In trying to "sell" systems theory to his fellow colleagues in comparative literature departments, Wolfe claims that "much of what they like about deconstruction is also much of what they should like about systems theory". What American scholars in the "textually oriented humanities" like about Derrida and other French theorists is not made clear, but it may have to do with these Frenchmen' habit of peppering their intellectual musings with trendy scientific references. The author quotes approvingly "Foucault's interest in Jacob and Canguilhem, Lacan's in cybernetics, Lyotard's in chaos and catastrophe theory, and so on." But it is precisely what makes these intellectuals prone to gross approximations and nonsensical mistakes that the Sokal hoax most famously exposed. No doubt Niklos Luhmann and his followers could provide a new entry in Sokal and Bricmont's debunking of pseudoscientific nonsense.

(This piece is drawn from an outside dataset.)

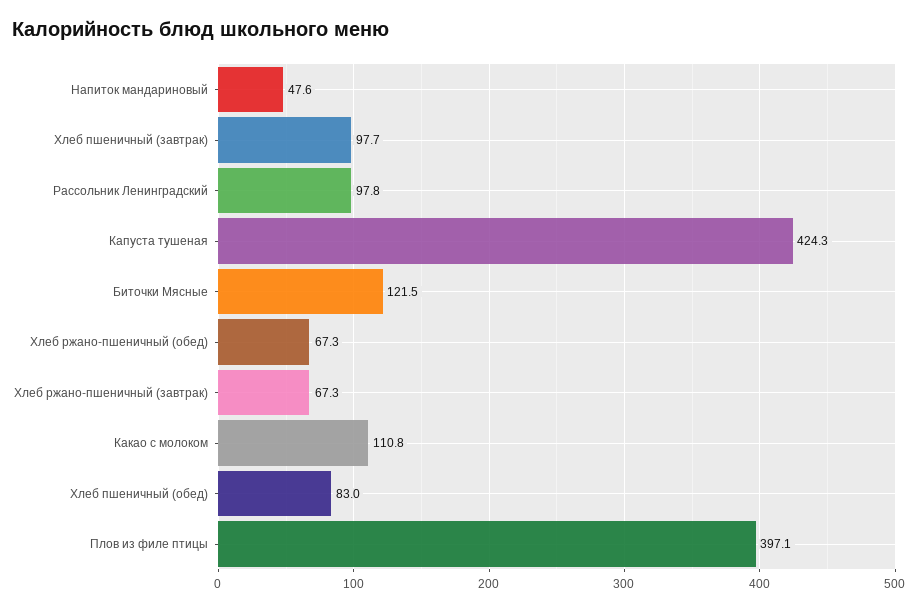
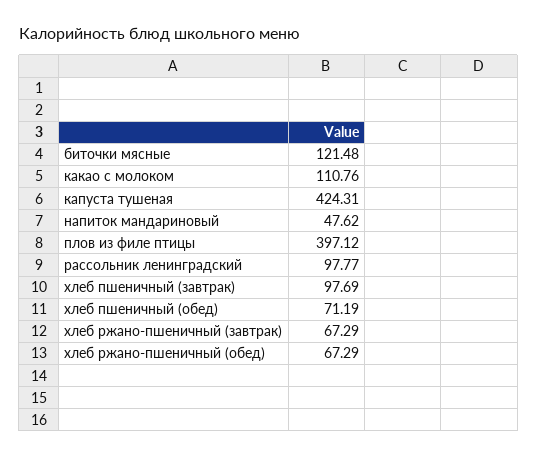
Хлеб пшеничный (обед): 83 -> 71.19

In a moment of candid lucidity, Wolfe wonders what "literary and cultural studies" could contribute specifically to intellectual theory "that could not be handled just as well, or better, by other fields such as history, or sociology, or philosophy". The answer is: very little. They can claim new terrain that has not yet been properly enclosed: problems in search of a discipline, free pastures and green meadows. Such is the case of animal studies, which is described as "a vibrant emergent field of interdisciplinary inquiry" in which the author has specialized. Or there is always the option to return to the basics of a liberal arts education: namely, the arts, or more specifically to the new artworks that have not yet entered the Western canon. This is what the author does, with long discussions on artists such as Eduardo Kac ("Glow-in-the-Dark Bunnies"), Sue Coe ("Dead Meat"), Lars von Trier's Dancer in the Dark, Wallace Stevens' poetry, and contemporary architecture projects such as a cloud blown over the lake of Neuchâtel. But I only skimmed through these chapters, as they are only loosely connected to the main theme of posthumanism.
In short, my advise to the potential reader is: don't get caught by the catchy title and cool book cover. Don't follow that mosquito. If you are interested in our posthuman condition, reread Foucault. If you need an introduction to Luhmann's systems theory, find another book. And if you get your kick out of cyborgs and superheroes: well, forget it.